▶ **Problem to work on**: Below are some records. Write out the line that contains "Create account" and all lines after it, exactly, but not the pictures.

▶ **Source information**:
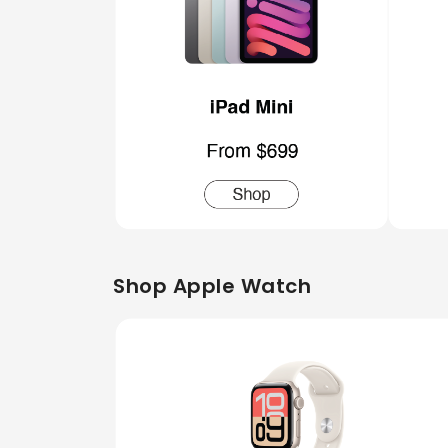
Shop Apple Watch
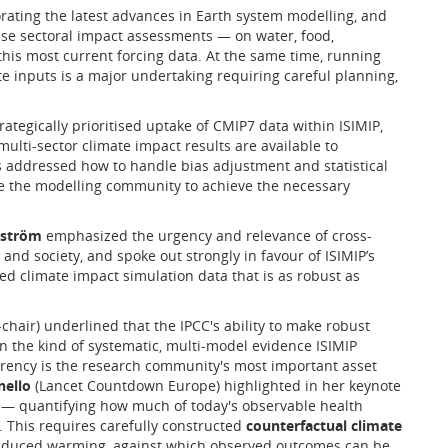
rating the latest advances in Earth system modelling, and
 base sectoral impact assessments — on water, food,
this most current forcing data. At the same time, running
te inputs is a major undertaking requiring careful planning,
ategically prioritised uptake of CMIP7 data within ISIMIP,
 multi-sector climate impact results are available to
s addressed how to handle bias adjustment and statistical
e the modelling community to achieve the necessary
kström
emphasized the urgency and relevance of cross-
 and society, and spoke out strongly in favour of ISIMIP’s
d climate impact simulation data that is as robust as
-chair) underlined that the IPCC's ability to make robust
n the kind of systematic, multi-model evidence ISIMIP
arency is the research community's most important asset
ello
(Lancet Countdown Europe) highlighted in her keynote
— quantifying how much of today's observable health
 This requires carefully constructed
counterfactual climate
induced warming, against which observed outcomes can be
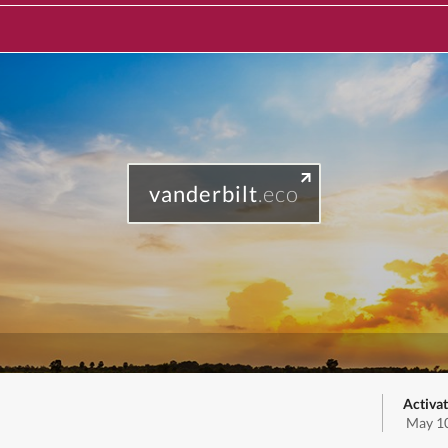
vanderbilt
.eco
Activat
May 10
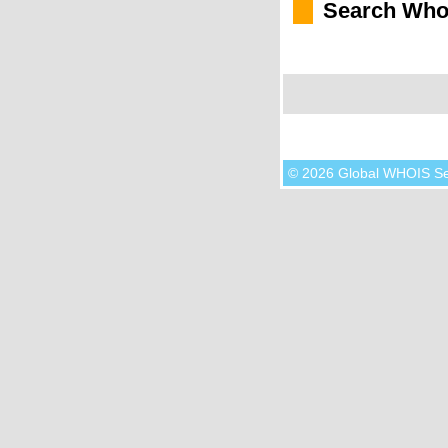
Search Who
© 2026 Global WHOIS S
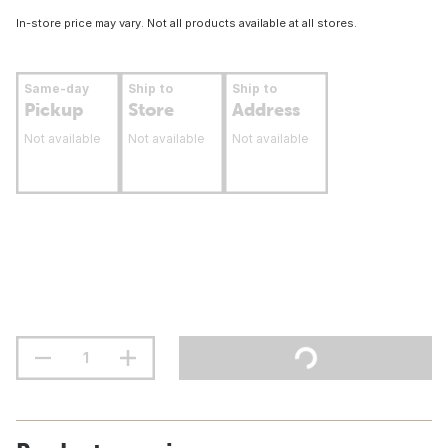
In-store price may vary. Not all products available at all stores.
Same-day
Ship to
Ship to
Pickup
Store
Address
Not available
Not available
Not available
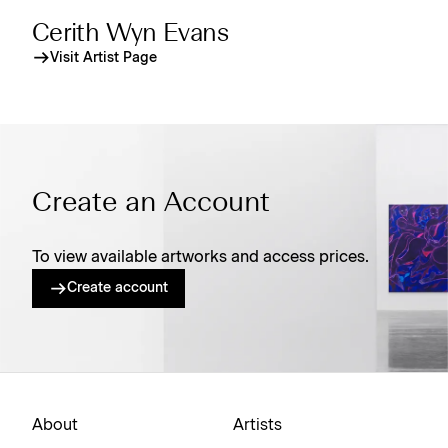
Cerith Wyn Evans
Visit Artist Page
Create an Account
To view available artworks and access prices.
Create account
About
Artists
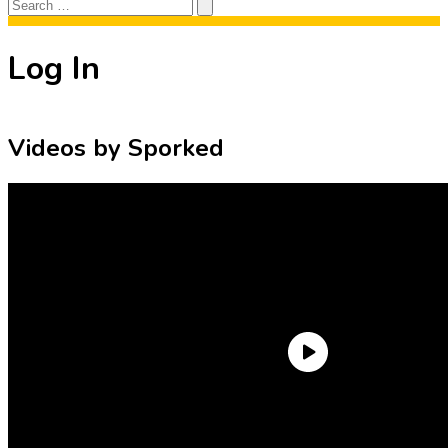
Search
Search
for:
Log In
Videos by Sporked
Need an Account?
Register to comment on posts and save
your favorite articles!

▶ **Task output**:
Create account
About
Artists
Search
Search
for:
Log In
Videos by Sporked
Need an Account?
Register to comment on posts and save
your favorite articles!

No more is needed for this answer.